Note: This course was previously entitled "Introduction to Qualitative Research Techniques".
This is an introductory course designed for the individual with limited or no previous experience with qualitative techniques of data collection and analysis.
The aim of this course is to give you an accessible and comprehensive coverage of the current state of qualitative research, especially with regard to theoretical underpinnings, methodologies and techniques of both data collection and analysis.The course will combine lectures and practical 'workshops'. Time will also be set aside during the breaks for participants to discuss their own research.

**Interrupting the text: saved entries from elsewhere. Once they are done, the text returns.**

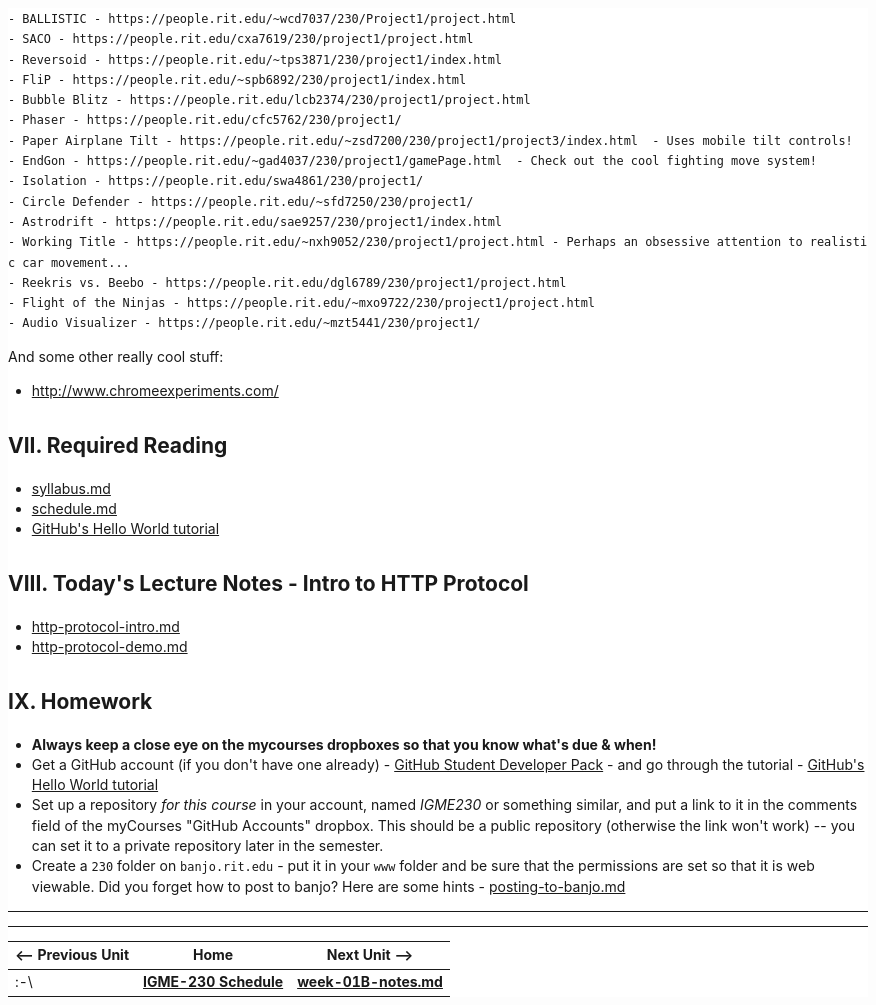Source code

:     - BALLISTIC - https://people.rit.edu/~wcd7037/230/Project1/project.html
    - SACO - https://people.rit.edu/cxa7619/230/project1/project.html
    - Reversoid - https://people.rit.edu/~tps3871/230/project1/index.html
    - FliP - https://people.rit.edu/~spb6892/230/project1/index.html
    - Bubble Blitz - https://people.rit.edu/lcb2374/230/project1/project.html
    - Phaser - https://people.rit.edu/cfc5762/230/project1/
    - Paper Airplane Tilt - https://people.rit.edu/~zsd7200/230/project1/project3/index.html  - Uses mobile tilt controls!
    - EndGon - https://people.rit.edu/~gad4037/230/project1/gamePage.html  - Check out the cool fighting move system!
    - Isolation - https://people.rit.edu/swa4861/230/project1/
    - Circle Defender - https://people.rit.edu/~sfd7250/230/project1/
    - Astrodrift - https://people.rit.edu/sae9257/230/project1/index.html
    - Working Title - https://people.rit.edu/~nxh9052/230/project1/project.html - Perhaps an obsessive attention to realistic car movement...
    - Reekris vs. Beebo - https://people.rit.edu/dgl6789/230/project1/project.html
    - Flight of the Ninjas - https://people.rit.edu/~mxo9722/230/project1/project.html
    - Audio Visualizer - https://people.rit.edu/~mzt5441/230/project1/

And some other really cool stuff:
- http://www.chromeexperiments.com/

## VII. Required Reading
* [syllabus.md](../syllabus.md)
* [schedule.md](../schedule.md)
* [GitHub's Hello World tutorial](https://guides.github.com/activities/hello-world/)

## VIII. Today's Lecture Notes - Intro to HTTP Protocol
* [http-protocol-intro.md](https://github.com/tonethar/IGME-230-Master/tree/master/notes/http-protocol-intro.md)
* [http-protocol-demo.md](https://github.com/tonethar/IGME-230-Master/tree/master/notes/http-protocol-demo.md)

## IX. Homework
- **Always keep a close eye on the mycourses dropboxes so that you know what's due & when!**
- Get a GitHub account (if you don't have one already) - [GitHub Student Developer Pack](https://education.github.com/pack) - and go through the tutorial - [GitHub's Hello World tutorial](https://guides.github.com/activities/hello-world/)
- Set up a repository *for this course* in your account, named *IGME230* or something similar, and put a link to it in the comments field of the myCourses "GitHub Accounts" dropbox. This should be a public repository (otherwise the link won't work) -- you can set it to a private repository later in the semester.
- Create a `230` folder on `banjo.rit.edu` - put it in your `www` folder and be sure that the permissions are set so that it is web viewable. Did you forget how to post to banjo? Here are some hints - [posting-to-banjo.md](https://github.com/tonethar/IGME-230-Master/blob/master/notes/posting-to-banjo.md)

<hr><hr>


| <-- Previous Unit | Home | Next Unit -->
| --- | --- | --- 
|   :-\  |  [**IGME-230 Schedule**](../schedule.md) | [**week-01B-notes.md**](week-01B-notes.md)

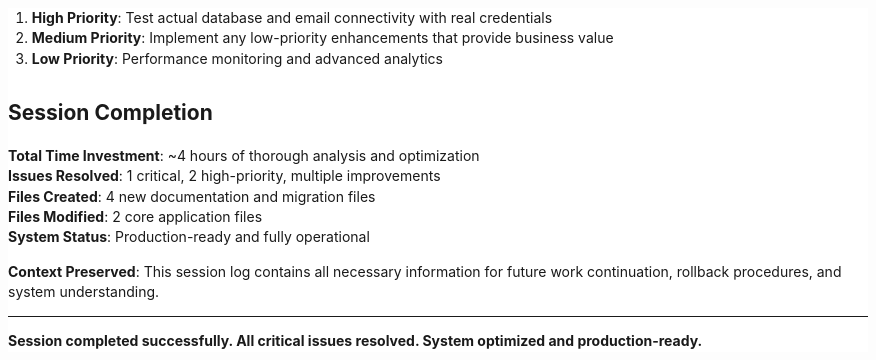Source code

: 1. **High Priority**: Test actual database and email connectivity with real credentials
2. **Medium Priority**: Implement any low-priority enhancements that provide business value
3. **Low Priority**: Performance monitoring and advanced analytics

## Session Completion

**Total Time Investment**: ~4 hours of thorough analysis and optimization  
**Issues Resolved**: 1 critical, 2 high-priority, multiple improvements  
**Files Created**: 4 new documentation and migration files  
**Files Modified**: 2 core application files  
**System Status**: Production-ready and fully operational  

**Context Preserved**: This session log contains all necessary information for future work continuation, rollback procedures, and system understanding.

---

**Session completed successfully. All critical issues resolved. System optimized and production-ready.**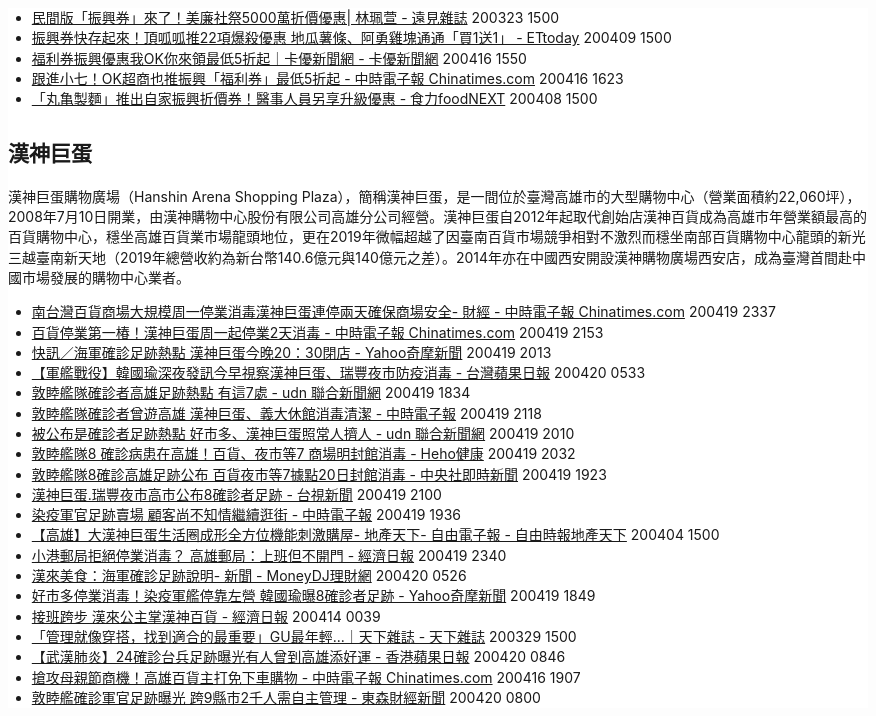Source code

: - [民間版「振興券」來了！美廉社祭5000萬折價優惠| 林珮萱 - 遠見雜誌](https://www.gvm.com.tw/article/71695 "民間版「振興券」來了！美廉社祭5000萬折價優惠| 林珮萱 - 遠見雜誌") 200323 1500
- [振興券快存起來！頂呱呱推22項爆殺優惠 地瓜薯條、阿勇雞塊通通「買1送1」 - ETtoday](https://travel.ettoday.net/article/1687481.htm "振興券快存起來！頂呱呱推22項爆殺優惠 地瓜薯條、阿勇雞塊通通「買1送1」 - ETtoday") 200409 1500
- [福利券振興優惠我OK你來領最低5折起｜卡優新聞網 - 卡優新聞網](https://www.cardu.com.tw/epoint/detail.php?33133 "福利券振興優惠我OK你來領最低5折起｜卡優新聞網 - 卡優新聞網") 200416 1550
- [跟進小七！OK超商也推振興「福利券」最低5折起 - 中時電子報 Chinatimes.com](https://www.chinatimes.com/realtimenews/20200416003714-260410 "跟進小七！OK超商也推振興「福利券」最低5折起 - 中時電子報 Chinatimes.com") 200416 1623
- [「丸亀製麵」推出自家振興折價券！醫事人員另享升級優惠 - 食力foodNEXT](https://www.foodnext.net/life/recipes/lunch/paper/5616432760 "「丸亀製麵」推出自家振興折價券！醫事人員另享升級優惠 - 食力foodNEXT") 200408 1500

## 漢神巨蛋

漢神巨蛋購物廣場（Hanshin Arena Shopping Plaza），簡稱漢神巨蛋，是一間位於臺灣高雄市的大型購物中心（營業面積約22,060坪），2008年7月10日開業，由漢神購物中心股份有限公司高雄分公司經營。漢神巨蛋自2012年起取代創始店漢神百貨成為高雄市年營業額最高的百貨購物中心，穩坐高雄百貨業市場龍頭地位，更在2019年微幅超越了因臺南百貨市場競爭相對不激烈而穩坐南部百貨購物中心龍頭的新光三越臺南新天地（2019年總營收約為新台幣140.6億元與140億元之差）。2014年亦在中國西安開設漢神購物廣場西安店，成為臺灣首間赴中國市場發展的購物中心業者。
- [南台灣百貨商場大規模周一停業消毒漢神巨蛋連停兩天確保商場安全- 財經 - 中時電子報 Chinatimes.com](https://www.chinatimes.com/realtimenews/20200419003391-260410 "南台灣百貨商場大規模周一停業消毒漢神巨蛋連停兩天確保商場安全- 財經 - 中時電子報 Chinatimes.com") 200419 2337
- [百貨停業第一椿！漢神巨蛋周一起停業2天消毒 - 中時電子報 Chinatimes.com](https://www.chinatimes.com/realtimenews/20200419003143-260410 "百貨停業第一椿！漢神巨蛋周一起停業2天消毒 - 中時電子報 Chinatimes.com") 200419 2153
- [快訊／海軍確診足跡熱點 漢神巨蛋今晚20：30閉店 - Yahoo奇摩新聞](https://tw.news.yahoo.com/%E5%BF%AB%E8%A8%8A-%E6%B5%B7%E8%BB%8D%E7%A2%BA%E8%A8%BA%E8%B6%B3%E8%B7%A1%E7%86%B1%E9%BB%9E-%E6%BC%A2%E7%A5%9E%E5%B7%A8%E8%9B%8B%E4%BB%8A%E6%99%9A20-30%E9%96%89%E5%BA%97-121335289.html "快訊／海軍確診足跡熱點 漢神巨蛋今晚20：30閉店 - Yahoo奇摩新聞") 200419 2013
- [【軍艦戰役】韓國瑜深夜發訊今早視察漢神巨蛋、瑞豐夜市防疫消毒 - 台灣蘋果日報](https://tw.appledaily.com/politics/20200420/2PAMT3MAOS5QRVNML4VAD3WQWM/ "【軍艦戰役】韓國瑜深夜發訊今早視察漢神巨蛋、瑞豐夜市防疫消毒 - 台灣蘋果日報") 200420 0533
- [敦睦艦隊確診者高雄足跡熱點 有這7處 - udn 聯合新聞網](https://udn.com/news/story/121072/4503552 "敦睦艦隊確診者高雄足跡熱點 有這7處 - udn 聯合新聞網") 200419 1834
- [敦睦艦隊確診者曾遊高雄 漢神巨蛋、義大休館消毒清潔 - 中時電子報](https://www.chinatimes.com/fashion/20200419003174-263907 "敦睦艦隊確診者曾遊高雄 漢神巨蛋、義大休館消毒清潔 - 中時電子報") 200419 2118
- [被公布是確診者足跡熱點 好市多、漢神巨蛋照常人擠人 - udn 聯合新聞網](https://udn.com/news/story/121072/4503636?from=udn-catebreaknews_ch2 "被公布是確診者足跡熱點 好市多、漢神巨蛋照常人擠人 - udn 聯合新聞網") 200419 2010
- [敦睦艦隊8 確診病患在高雄！百貨、夜市等7 商場明封館消毒 - Heho健康](https://heho.com.tw/archives/79250 "敦睦艦隊8 確診病患在高雄！百貨、夜市等7 商場明封館消毒 - Heho健康") 200419 2032
- [敦睦艦隊8確診高雄足跡公布 百貨夜市等7據點20日封館消毒 - 中央社即時新聞](https://www.cna.com.tw/news/firstnews/202004195008.aspx "敦睦艦隊8確診高雄足跡公布 百貨夜市等7據點20日封館消毒 - 中央社即時新聞") 200419 1923
- [漢神巨蛋.瑞豐夜市高市公布8確診者足跡 - 台視新聞](https://www.ttv.com.tw/news/view/10904190021300L/650 "漢神巨蛋.瑞豐夜市高市公布8確診者足跡 - 台視新聞") 200419 2100
- [染疫軍官足跡賣場 顧客尚不知情繼續逛街 - 中時電子報](https://www.chinatimes.com/realtimenews/20200419003020-260405?ctrack=mo_main_rtime_p01 "染疫軍官足跡賣場 顧客尚不知情繼續逛街 - 中時電子報") 200419 1936
- [【高雄】大漢神巨蛋生活圈成形全方位機能刺激購屋- 地產天下- 自由電子報 - 自由時報地產天下](https://estate.ltn.com.tw/article/9381 "【高雄】大漢神巨蛋生活圈成形全方位機能刺激購屋- 地產天下- 自由電子報 - 自由時報地產天下") 200404 1500
- [小港郵局拒絕停業消毒？ 高雄郵局：上班但不開門 - 經濟日報](https://money.udn.com/money/story/5658/4504286 "小港郵局拒絕停業消毒？ 高雄郵局：上班但不開門 - 經濟日報") 200419 2340
- [漢來美食：海軍確診足跡說明- 新聞 - MoneyDJ理財網](https://www.moneydj.com/KMDJ/News/NewsViewer.aspx?a=7c906d04-2337-4aa2-817c-6cb390f6efe2 "漢來美食：海軍確診足跡說明- 新聞 - MoneyDJ理財網") 200420 0526
- [好市多停業消毒！染疫軍艦停靠左營 韓國瑜曝8確診者足跡 - Yahoo奇摩新聞](https://tw.news.yahoo.com/%E5%A5%BD%E5%B8%82%E5%A4%9A%E5%81%9C%E6%A5%AD%E6%B6%88%E6%AF%92-%E6%9F%93%E7%96%AB%E8%BB%8D%E8%89%A6%E5%81%9C%E9%9D%A0%E5%B7%A6%E7%87%9F-%E9%9F%93%E5%9C%8B%E7%91%9C%E6%9B%9D8%E7%A2%BA%E8%A8%BA%E8%80%85%E8%B6%B3%E8%B7%A1-104900563.html "好市多停業消毒！染疫軍艦停靠左營 韓國瑜曝8確診者足跡 - Yahoo奇摩新聞") 200419 1849
- [接班跨步 漢來公主掌漢神百貨 - 經濟日報](https://money.udn.com/money/story/5612/4489688 "接班跨步 漢來公主掌漢神百貨 - 經濟日報") 200414 0039
- [「管理就像穿搭，找到適合的最重要」GU最年輕...｜天下雜誌 - 天下雜誌](https://www.cw.com.tw/article/article.action?id=5099582 "「管理就像穿搭，找到適合的最重要」GU最年輕...｜天下雜誌 - 天下雜誌") 200329 1500
- [【武漢肺炎】24確診台兵足跡曝光有人曾到高雄添好運 - 香港蘋果日報](https://hk.news.appledaily.com/china/20200420/YZSV4WR5PCTX6MJ6YJDWTTICZI/ "【武漢肺炎】24確診台兵足跡曝光有人曾到高雄添好運 - 香港蘋果日報") 200420 0846
- [搶攻母親節商機！高雄百貨主打免下車購物 - 中時電子報 Chinatimes.com](https://www.chinatimes.com/realtimenews/20200416004743-260405 "搶攻母親節商機！高雄百貨主打免下車購物 - 中時電子報 Chinatimes.com") 200416 1907
- [敦睦艦確診軍官足跡曝光 跨9縣市2千人需自主管理 - 東森財經新聞](https://fnc.ebc.net.tw/FncNews/headline/118193 "敦睦艦確診軍官足跡曝光 跨9縣市2千人需自主管理 - 東森財經新聞") 200420 0800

The target audience for this course is those who would like to become more familiar with qualitative research techniques, from postgraduate university students and staff to researchers in government and private organisations.
Topics scheduled are:
Day 1
Introductory session. Outline of the course and identification of participants’ research interests and expectations. Framing. Theoretical underpinnings from positivism through post modernism to performative research. Types of qualitative methodologies. Issues of qualitative design: sampling; triangulation; validity and reliability and ethics.
Day 2
Interviewing. Casual and formal techniques of faceto face interviewing (access, rapport, recording, and types of questions). Data storage: transcribing interviews, preliminary data analysis, recursive techniques of data collection. Workshop on face to face interviewing. Group interviews.
Day 3
Focus groups and participant observation techniques. Workshop on running a focus group. Participant observation - usage, ethical issues and procedures involved. Workshop on participant observation and writing up observation sessions. Preliminary data analysis on interviewing and observation data.
Day 4
Data analysis: types of analysis during and after data collection. Workshop on thematic analysis and developing a coding system. Content analysis techniques and issues. Workshops on content and discourse analysis (cultural rather than linguistic).
Day 5
Computer management tools for qualitative data. Writing up data for different types of research: thesis, articles, and reports. Techniques of data presentation and display. Criteria for assessing good qualitative research.
While most ACSPRI courses finish just before 3pm on the Friday, this course typically finishes around lunchtime. Time is generally made up during lunch breaks throughout the week (one-on-one consultation).
There are no prerequisites for this course
The instructor's bound, book length course notes will serve as the course text.
Other reading:
Grbich, C., Qualitative Data Analysis London: Sage International, 2013.
Grbich, C. New Approaches in Social Research. London: Sage Publications 2004
Denzin, N., and Y. Lincoln, Handbooks of Qualitative Research, California: Sage,. various versions, various years of publication.
Minichiello, V., R. Aroni, E. Timewell, and L. Alexander, In-Depth Interviewing: Researching People, (2nd ed), Melbourne: Longman Cheshire, 2008.
This course will take place in a classroom. No equipment is needed.